According to the latest research from the University of Otago in New Zealand, a routine walk in between office hours effectively reduce the risk of diabetes. In fact it is more effective than doing brisk 30 minutes before leaving for work.
In this study, respondents who walk around for a minute 40 seconds have blood sugar and insulin levels lower. An increase in blood sugar and insulin levels is a red light for the onset of diabetes.

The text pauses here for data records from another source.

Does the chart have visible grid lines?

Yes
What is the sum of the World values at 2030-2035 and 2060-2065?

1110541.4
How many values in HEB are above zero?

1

This study used 70 healthy adults as respondents. In the first treatment, respondents sat for 9 hours. In the second treatment, the respondents do brisk walking for 1.5 hours before sitting for 9 hours.At last treatment responders sit again for 9 hours, but this time running for 1 minute 40 seconds every 30 minutes.

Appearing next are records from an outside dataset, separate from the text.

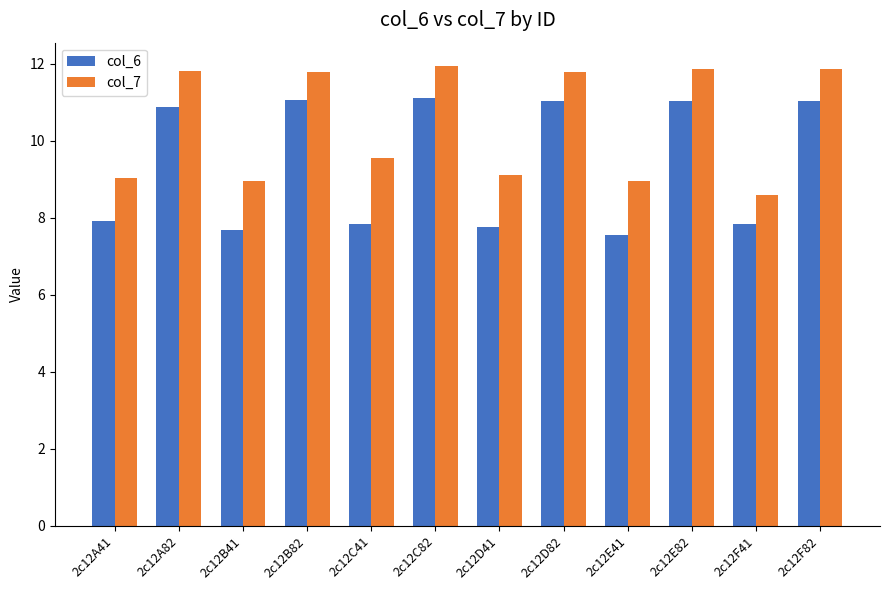

How many groups of bars are there?

12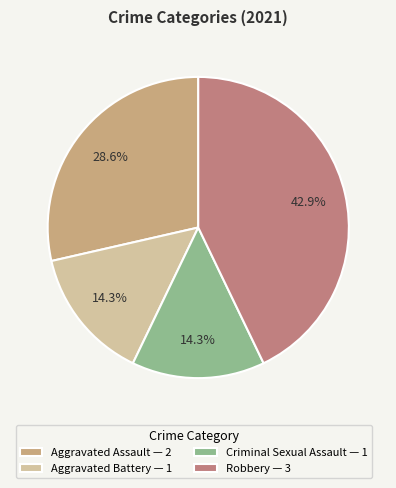

What percentage is the Aggravated Assault slice, to the nearest percent?

29%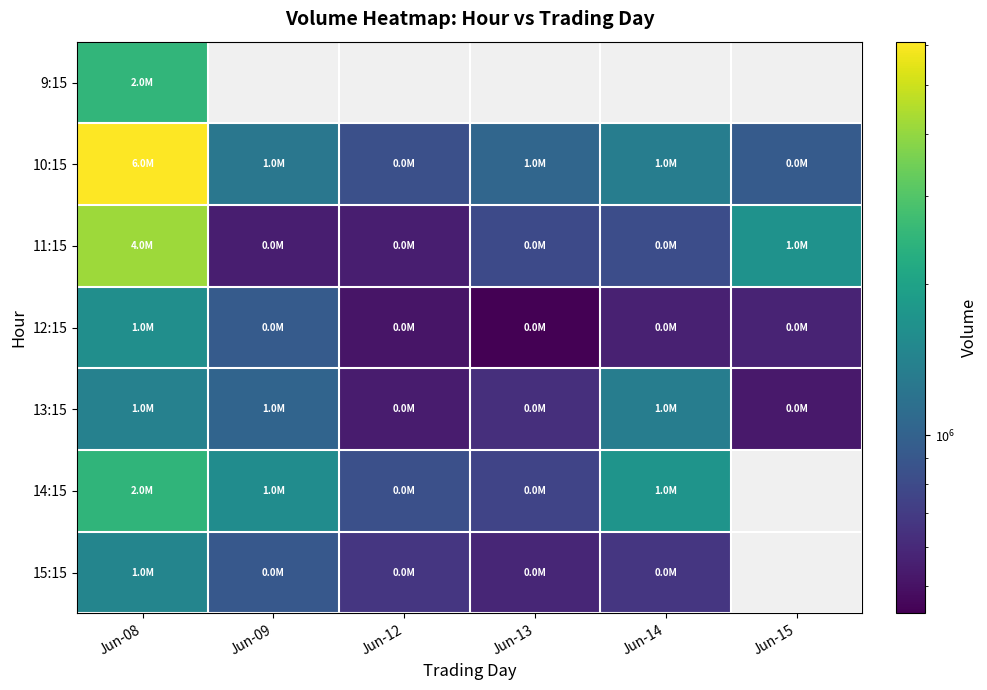

Which series has the largest range (max minus min)?

10:15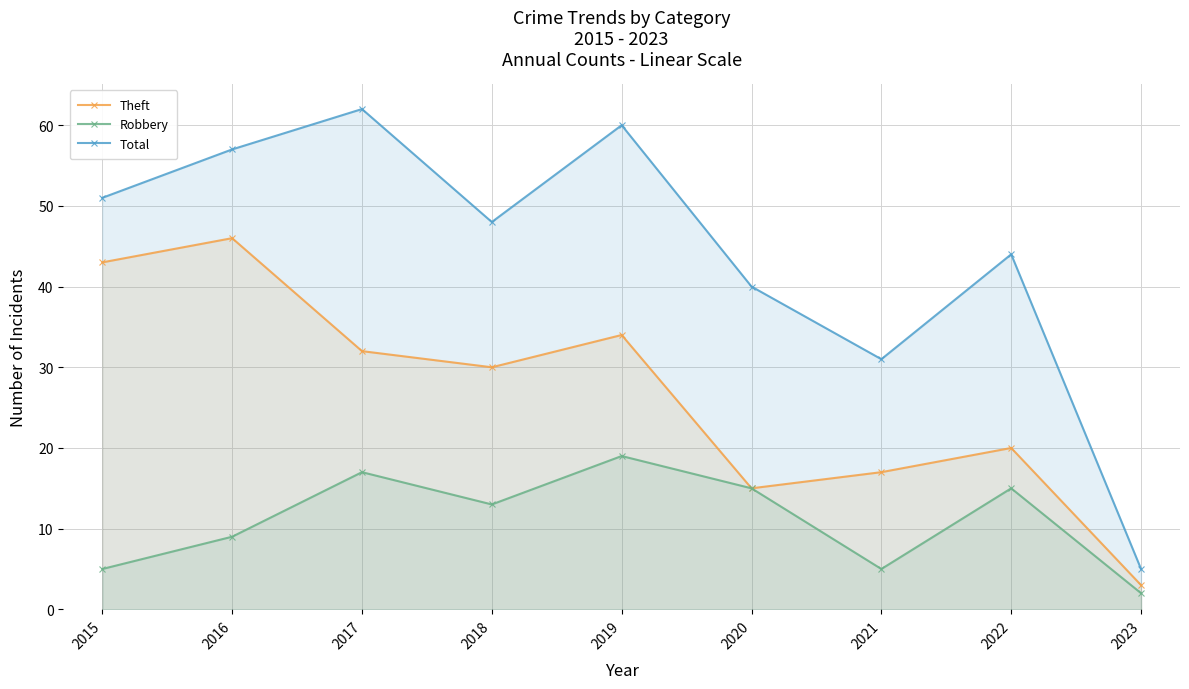

What is the sum of all Theft values?

240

The respondents also underwent measurement of blood sugar and insulin each time respondents consume meal replacement drink after one hour, four hours, and 7 hours.
This test is called postprandial could indicate how much sugar the body absorbs from food.
The results showed that blood sugar levels were lower in the group of respondents who do walk breaks every 30 minutes. Similar results were also obtained in those runs for 1.5 hours before sitting for 9 hours.
"Activity pause regularly is more effective than continuous physical activity to lower blood sugar and insulin levels, especially in healthy adults with normal weight," the researchers wrote.
No wonder so many diseases related to poor lifestyle continues to increase, one diabetes. Some of that increase risk of diabetes include being overweight, never exercise, and blood sugar levels above normal.
One way to reduce the risk of diabetes is constantly active. If you do not have a reasonable time to exercise, physical activity adjust to circumstances. For example, by taking breaks every 30 minutes or so to walk for two minutes.
According to the latest research from the University of Otago in New Zealand, a routine walk in between office hours effectively reduce the risk of diabetes. In fact it is more effective than doing brisk 30 minutes before leaving for work.
In this study, respondents who walk around for a minute 40 seconds have blood sugar and insulin levels lower. An increase in blood sugar and insulin levels is a red light for the onset of diabetes.
This study used 70 healthy adults as respondents. In the first treatment, respondents sat for 9 hours. In the second treatment, the respondents do brisk walking for 1.5 hours before sitting for 9 hours.At last treatment responders sit again for 9 hours, but this time running for 1 minute 40 seconds every 30 minutes.
The respondents also underwent measurement of blood sugar and insulin each time respondents consume meal replacement drink after one hour, four hours, and 7 hours.
This test is called postprandial could indicate how much sugar the body absorbs from food.
The results showed that blood sugar levels were lower in the group of respondents who do walk breaks every 30 minutes. Similar results were also obtained in those runs for 1.5 hours before sitting for 9 hours.
"Activity pause regularly is more effective than continuous physical activity to lower blood sugar and insulin levels, especially in healthy adults with normal weight," the researchers wrote.